My Memory Fails MeLast week, I had a hard drive die. In the past, this has been an earth-shattering event.

When I bought my new computer last spring, I made three major hardware decisions. The first was to get the most future-proof, powerful machine I could afford. The second was to equip it with RAID. The third was to invest in multiple, external drives for incremental backups made by Apple's Time Machine.

The first decision doesn't really come into effect here except that everything that follows the failure happened much quicker than it would have otherwise.

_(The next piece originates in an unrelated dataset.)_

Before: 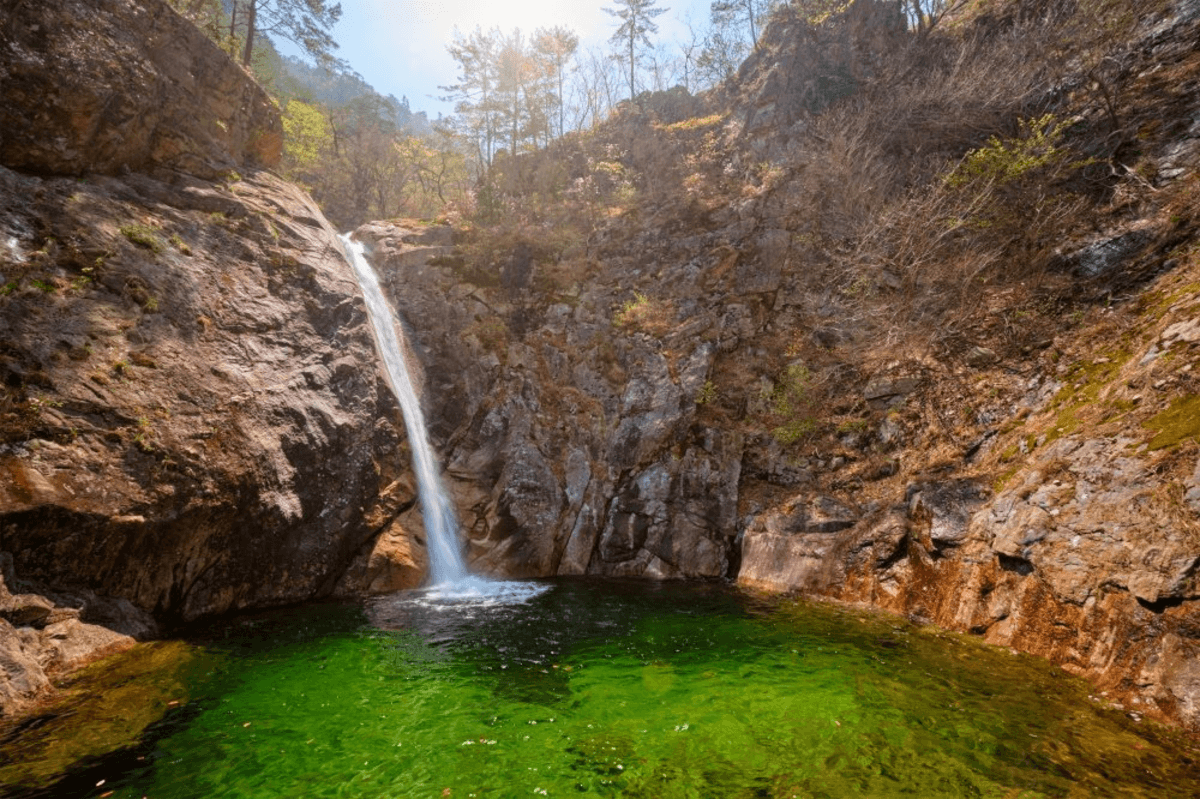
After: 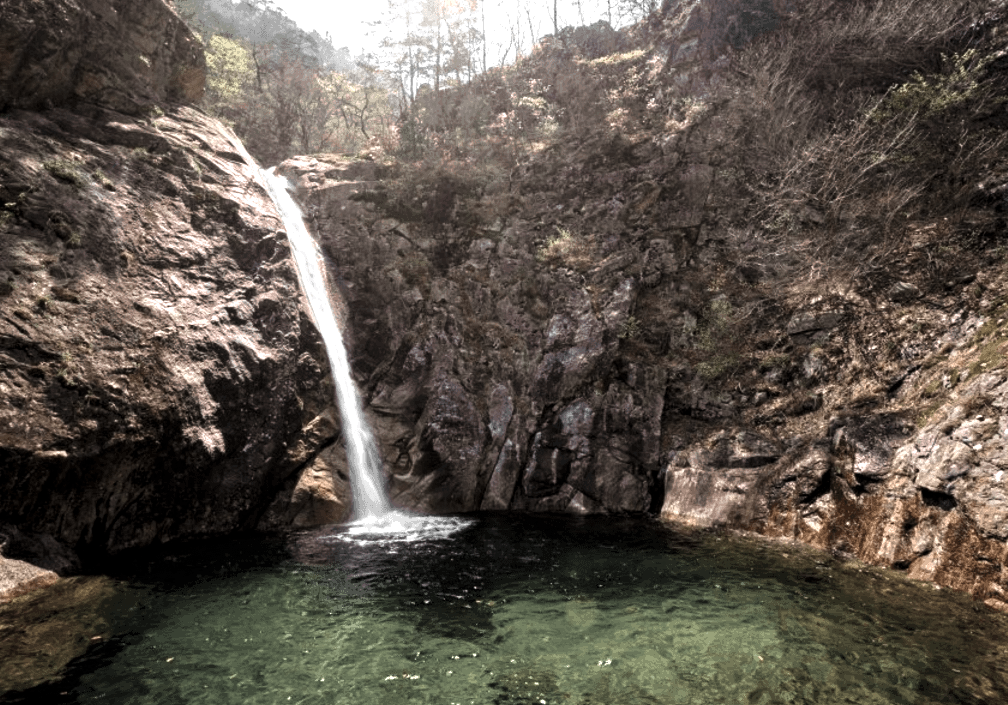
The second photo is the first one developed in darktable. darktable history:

When a drive fails, you loose all the data stored on it, that's just the way it goes. The beauty of RAID 5 is that you can lose any one hard drive and keep all your data because it is stored redundantly. There is a very convenient function of binary math called XOR that is used by RAID 5 arrays. Basically, if you XOR all the bits in the same spot on each drive together, you get 1 (or is it zero? I can never remember.) So if one drive dies, you know that the bit stored in that spot on the drive is whatever results in 1 with an XOR opperation. As a result, when my drive failed I got a notice from the RAID controller that I was down one drive, but everything was otherwise pretty okay.

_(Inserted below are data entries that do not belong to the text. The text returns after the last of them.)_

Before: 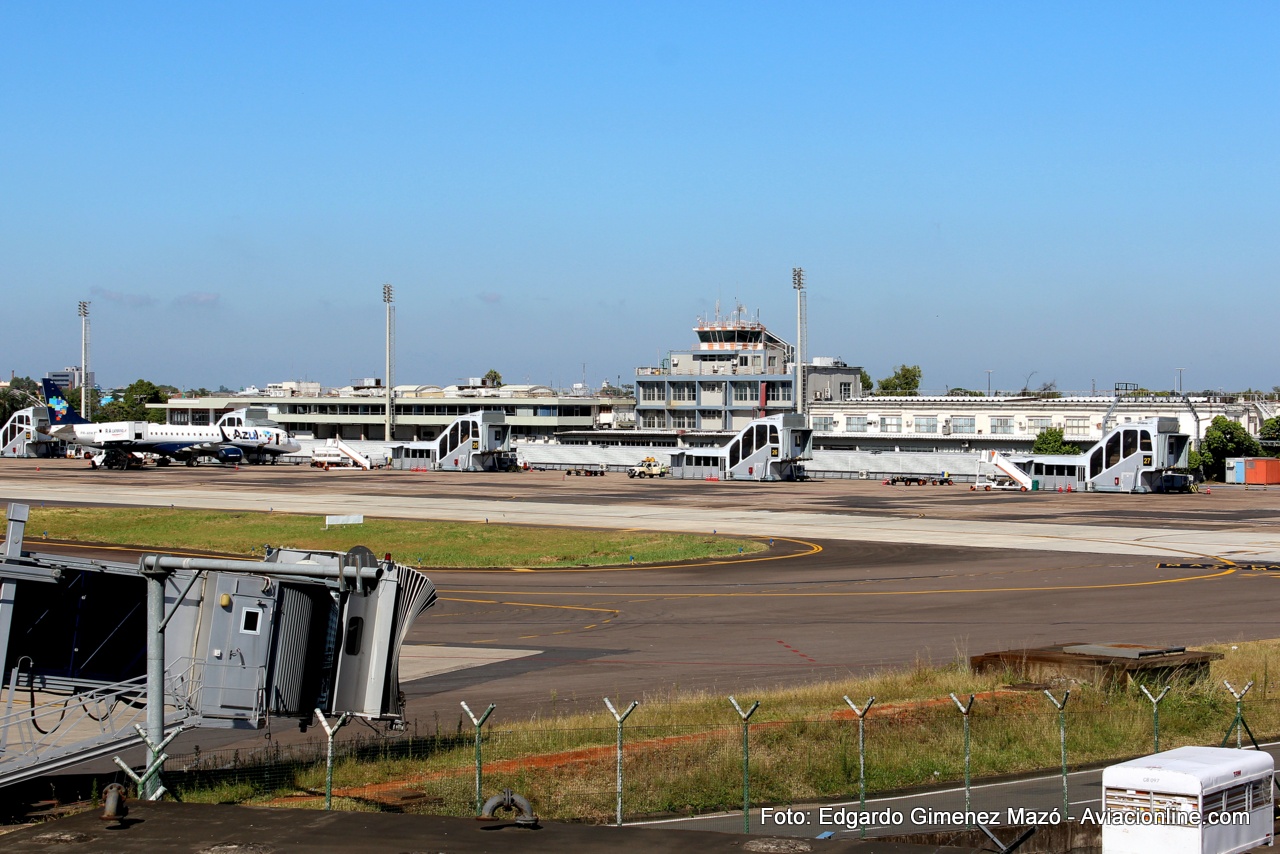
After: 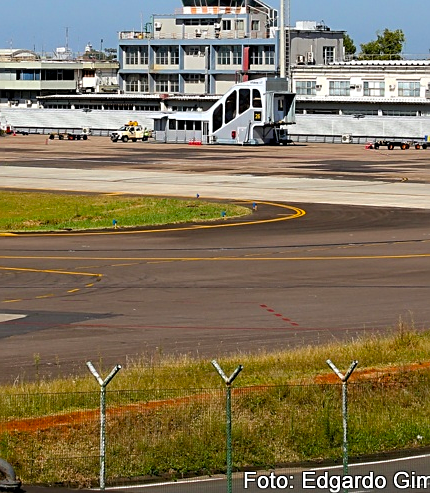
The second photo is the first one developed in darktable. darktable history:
color balance rgb: power › hue 326.9°, perceptual saturation grading › global saturation 31.308%, global vibrance 9.326%
sharpen: on, module defaults
crop: left 40.42%, top 39.364%, right 25.917%, bottom 2.838%
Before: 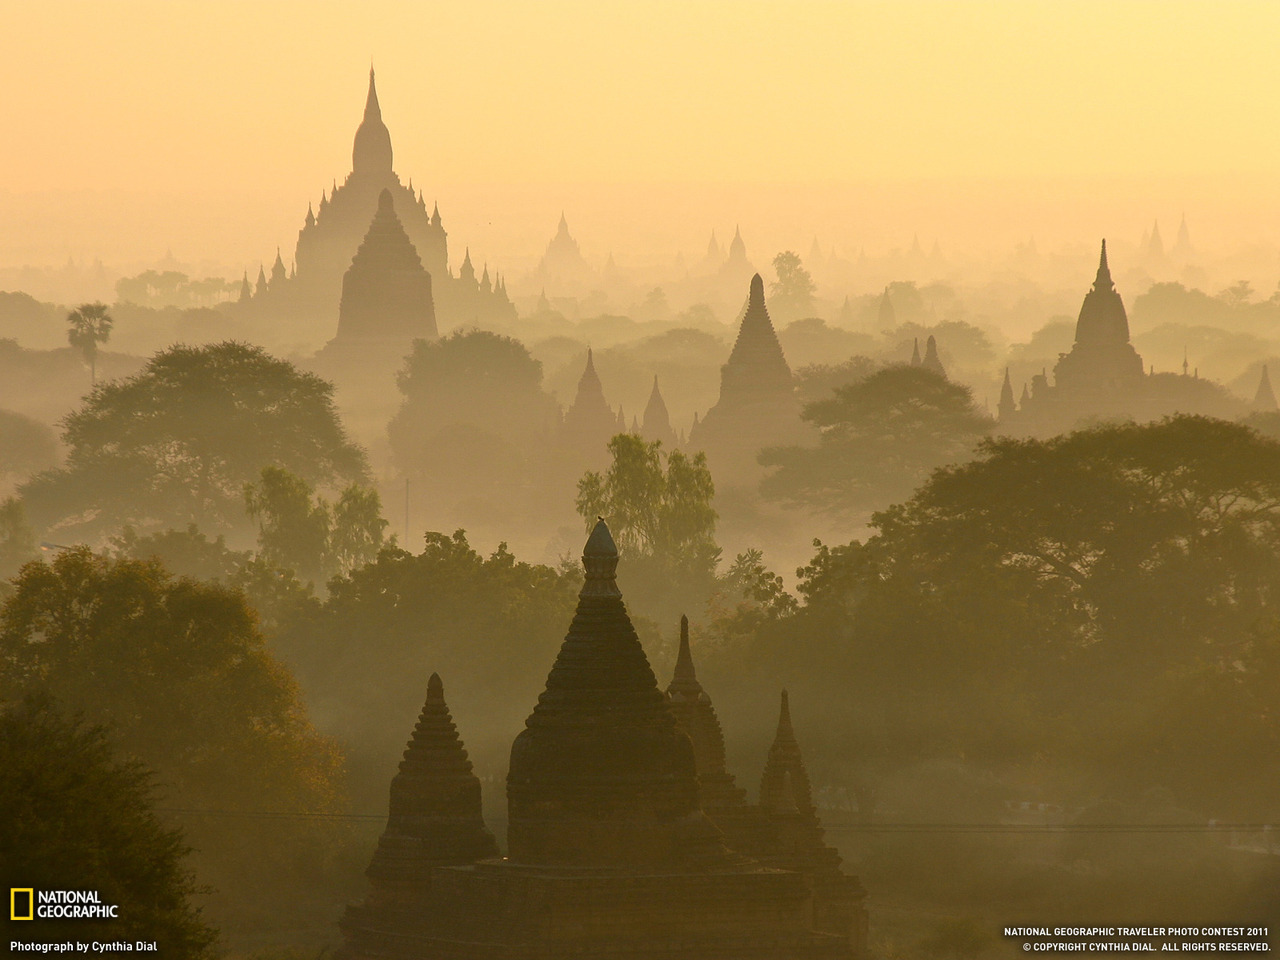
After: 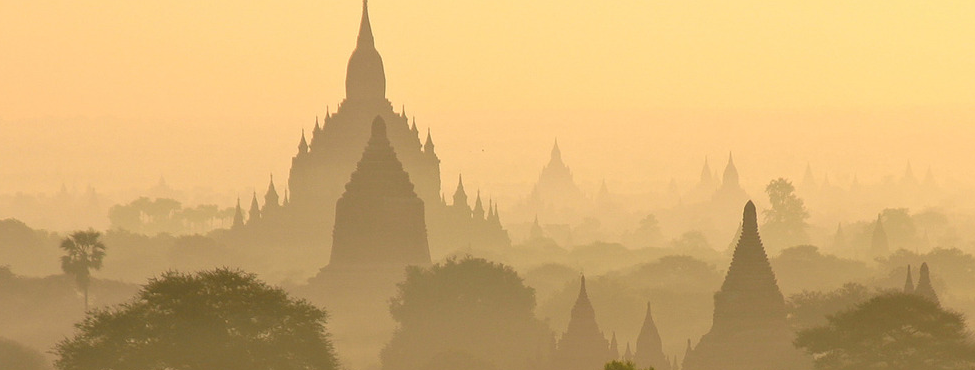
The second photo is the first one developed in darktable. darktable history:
crop: left 0.578%, top 7.65%, right 23.234%, bottom 53.755%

At some point, I rebooted my machine, I don't remember why. When it came back up, the RAID controller no longer seemed to think that drive was back. "Great," I thought "I'll just throw it back in the group and rebuild it." In the mean time, I was copying data between two remote web servers, and installing Parallels Desktop to make it easier to take a class from home next week. As it turns out, the current version of Parallels for Mac is not compatible with something on my machine and caused a kernel panic. That's like the Blue Screen of Death, but for Macs. You almost never see them... really.

Rebooting again, I found that my RAID controller no longer felt that it had a valid array, and that the one bad drive was preventing my machine from booting at all. Once I removed the bad drive, told the RAID controller to create a new array, and created a new filesystem on the remaining three drives. I used the Mac OS install disk to restore my system from my last known good backup on the external drive.

The moral of the story was best summed up by my friend Rick: If you're paranoid, you only have to be right once to make it worthwhile. If you always assume the best, then you have to be right every time. Two bad failures in a row + zero data loss = a happy Ben.